(Beginning of Source records)

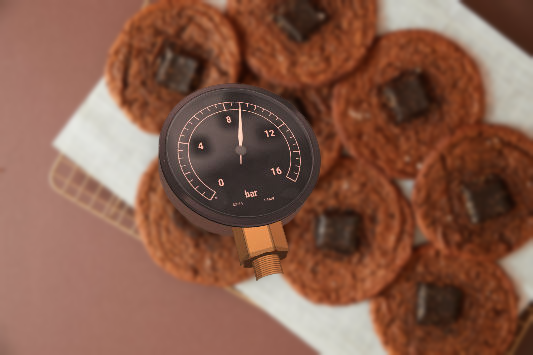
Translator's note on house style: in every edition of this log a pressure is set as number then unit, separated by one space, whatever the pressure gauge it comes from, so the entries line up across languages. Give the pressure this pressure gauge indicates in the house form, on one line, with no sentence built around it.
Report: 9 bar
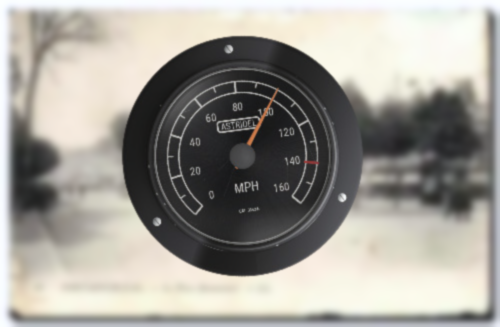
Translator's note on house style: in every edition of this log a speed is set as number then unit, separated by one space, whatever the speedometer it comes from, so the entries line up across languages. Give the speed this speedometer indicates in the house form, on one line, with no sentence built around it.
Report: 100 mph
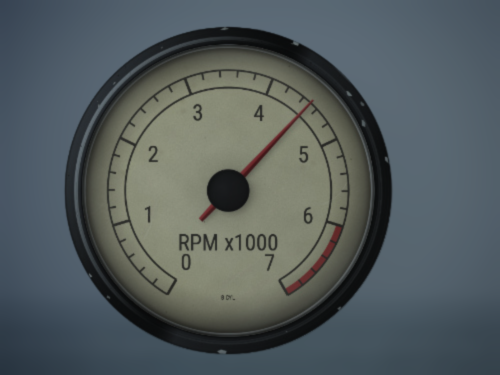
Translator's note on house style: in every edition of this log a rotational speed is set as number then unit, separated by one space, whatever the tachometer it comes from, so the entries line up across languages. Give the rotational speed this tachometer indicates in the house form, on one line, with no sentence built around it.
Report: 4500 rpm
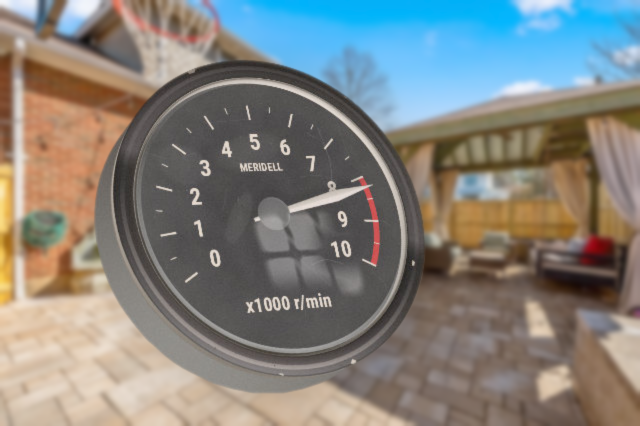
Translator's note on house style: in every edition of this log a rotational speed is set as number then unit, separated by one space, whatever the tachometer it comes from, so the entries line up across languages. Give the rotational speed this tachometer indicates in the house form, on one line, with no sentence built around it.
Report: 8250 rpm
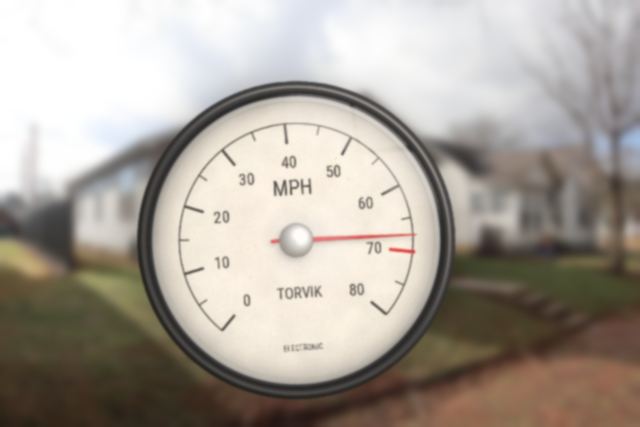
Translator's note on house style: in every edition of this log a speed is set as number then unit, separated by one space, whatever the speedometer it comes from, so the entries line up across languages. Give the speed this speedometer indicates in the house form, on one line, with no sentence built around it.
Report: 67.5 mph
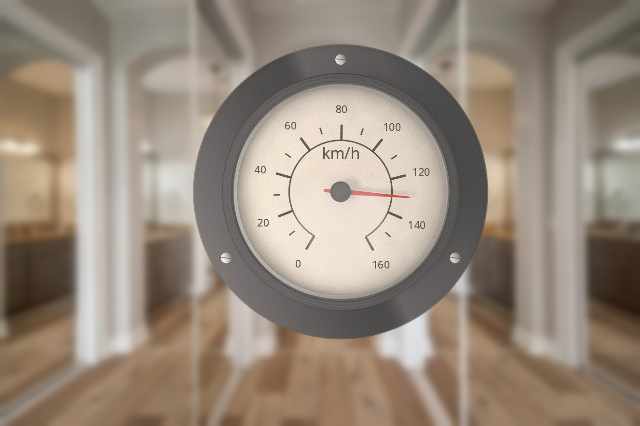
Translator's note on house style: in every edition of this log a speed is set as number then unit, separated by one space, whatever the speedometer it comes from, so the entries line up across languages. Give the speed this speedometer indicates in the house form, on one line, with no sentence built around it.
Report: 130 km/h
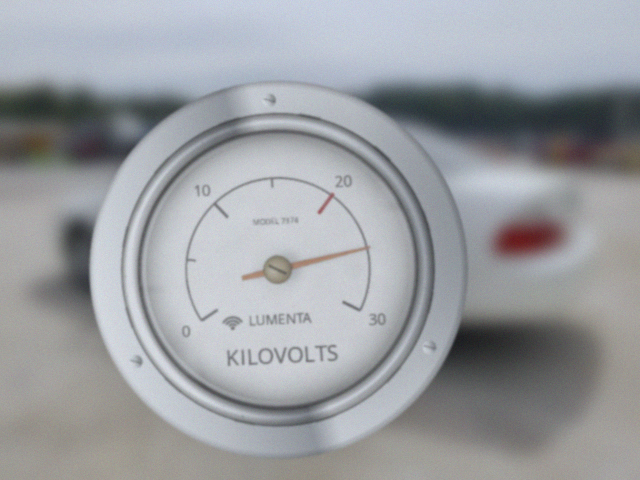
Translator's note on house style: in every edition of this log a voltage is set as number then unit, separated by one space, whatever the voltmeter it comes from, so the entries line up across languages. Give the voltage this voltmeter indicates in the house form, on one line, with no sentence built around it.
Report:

(End of Source records)

Task brief:
Output as a JSON list of strings, one string per line with blank lines omitted, the lines of the material from the line containing "log a voltage" through the end of the material.

Expected output:
[
  "Translator's note on house style: in every edition of this log a voltage is set as number then unit, separated by one space, whatever the voltmeter it comes from, so the entries line up across languages. Give the voltage this voltmeter indicates in the house form, on one line, with no sentence built around it.",
  "Report:"
]